Rose moaned and shivered.

—Shut up, said Clare. Stop it.

*   *   *

C
LARE HAD BEEN READING
Tolstoy's
Resurrection.
(It was packed in one of the bags in the back of the car.) She thought there were two ways you could read it, either with your defenses up or your defenses down. If you read it with your defenses up, you could cleverly perceive all the ways it was unbalanced and twisted by certain sexual obsessions. For instance, the portraits of the wealthy women in the novel are so distorted and uncompassionate, loaded with Tolstoy's disgust at how he desires them, their flattering flirtations and their naked shoulders.

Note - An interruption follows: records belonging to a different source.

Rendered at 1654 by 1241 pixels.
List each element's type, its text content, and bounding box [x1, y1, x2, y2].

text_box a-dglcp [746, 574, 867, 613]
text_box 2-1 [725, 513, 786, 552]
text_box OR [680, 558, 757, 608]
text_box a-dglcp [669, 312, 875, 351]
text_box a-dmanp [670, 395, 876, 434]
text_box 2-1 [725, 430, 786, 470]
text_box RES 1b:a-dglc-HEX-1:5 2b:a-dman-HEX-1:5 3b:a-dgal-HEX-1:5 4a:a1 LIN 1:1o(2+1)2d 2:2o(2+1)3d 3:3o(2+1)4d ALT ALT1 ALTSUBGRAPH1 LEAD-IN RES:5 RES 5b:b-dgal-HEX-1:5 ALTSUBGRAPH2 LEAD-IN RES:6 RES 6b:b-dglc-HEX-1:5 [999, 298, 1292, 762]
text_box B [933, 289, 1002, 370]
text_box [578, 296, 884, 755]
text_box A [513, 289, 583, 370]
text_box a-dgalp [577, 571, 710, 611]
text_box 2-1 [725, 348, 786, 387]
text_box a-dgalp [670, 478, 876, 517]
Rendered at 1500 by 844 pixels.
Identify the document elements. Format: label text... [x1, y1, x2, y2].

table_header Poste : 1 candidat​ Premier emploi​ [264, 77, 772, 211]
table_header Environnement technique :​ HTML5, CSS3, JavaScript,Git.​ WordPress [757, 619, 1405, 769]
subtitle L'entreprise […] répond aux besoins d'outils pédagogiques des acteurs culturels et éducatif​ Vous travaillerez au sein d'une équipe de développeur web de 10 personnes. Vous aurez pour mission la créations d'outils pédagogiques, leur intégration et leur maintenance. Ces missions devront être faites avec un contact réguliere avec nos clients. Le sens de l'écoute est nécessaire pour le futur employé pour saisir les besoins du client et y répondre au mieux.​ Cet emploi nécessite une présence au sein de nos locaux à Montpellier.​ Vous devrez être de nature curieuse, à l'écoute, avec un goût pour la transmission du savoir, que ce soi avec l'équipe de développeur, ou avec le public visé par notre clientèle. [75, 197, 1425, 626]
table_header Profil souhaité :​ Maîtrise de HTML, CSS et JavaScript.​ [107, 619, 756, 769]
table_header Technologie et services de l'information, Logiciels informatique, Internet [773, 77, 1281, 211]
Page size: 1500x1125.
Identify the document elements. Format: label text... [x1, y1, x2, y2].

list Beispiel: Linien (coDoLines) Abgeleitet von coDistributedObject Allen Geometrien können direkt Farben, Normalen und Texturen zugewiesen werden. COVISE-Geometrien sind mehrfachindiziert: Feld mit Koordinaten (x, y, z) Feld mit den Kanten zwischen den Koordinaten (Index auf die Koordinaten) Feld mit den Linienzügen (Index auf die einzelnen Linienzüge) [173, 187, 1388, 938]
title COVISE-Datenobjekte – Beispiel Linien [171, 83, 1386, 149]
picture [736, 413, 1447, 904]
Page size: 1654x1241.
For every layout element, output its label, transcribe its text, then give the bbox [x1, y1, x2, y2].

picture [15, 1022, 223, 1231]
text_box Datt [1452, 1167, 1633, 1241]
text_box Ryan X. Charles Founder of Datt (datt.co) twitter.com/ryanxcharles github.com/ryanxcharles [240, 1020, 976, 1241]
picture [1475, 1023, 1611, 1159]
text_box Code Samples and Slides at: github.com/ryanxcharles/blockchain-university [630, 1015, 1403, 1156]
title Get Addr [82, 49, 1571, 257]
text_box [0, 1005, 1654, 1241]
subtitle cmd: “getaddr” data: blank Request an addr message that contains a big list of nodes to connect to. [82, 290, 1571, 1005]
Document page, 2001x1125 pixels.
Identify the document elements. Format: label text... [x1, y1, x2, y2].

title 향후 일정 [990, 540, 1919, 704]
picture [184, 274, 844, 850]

But she was wondering about that now. What if the cleverness to see those twisted things was just another kind of complacency, to defend oneself against the truth in the book? A privileged wealthy man sees a prostitute tried for murder. He recognizes her as a girl he once seduced; he understands the falsity in his own life and the inequity in his society; he gives up everything to follow the girl to Siberia and offers to marry her, not because he desires her again (apparently he does not) but to redeem himself, to do right.

He changes his life.

What if this expressed a true possibility?

Clare thought while she was reading this novel that perhaps in her life she was wrong, she was perverted, she was in her foolishness and vanity sacrificing something precious. What if she was leaving a good man and breaking up a family, not even for love but just for curiosity, out of dissatisfaction? What if she was doing this not, as she had believed, out of deep inner need but in fact because she was following a pattern, a seductive and flattering and false suggestion that flowed at her on all sides from novels and films and advertising, about the importance, the paramount and endless intricate intriguing importance, of her own fulfillment?